Extracted entries below:

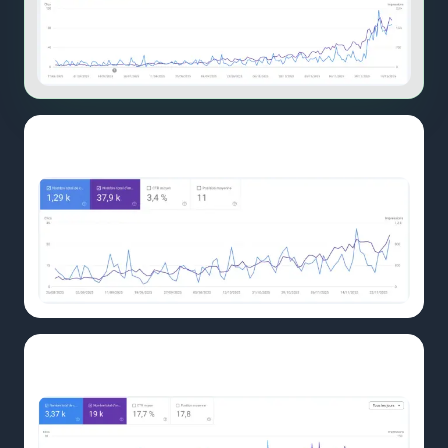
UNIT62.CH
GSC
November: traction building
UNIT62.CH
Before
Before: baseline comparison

End of Extracted entries.
Extracted entries below:

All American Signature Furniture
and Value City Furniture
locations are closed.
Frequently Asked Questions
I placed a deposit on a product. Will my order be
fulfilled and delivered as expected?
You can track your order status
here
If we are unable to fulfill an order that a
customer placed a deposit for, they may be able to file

End of Extracted entries.

▶ **Exercise requirements**
Count the lines of the data that contain the word "deposit", and give only that number.

▶ **Task solution**
2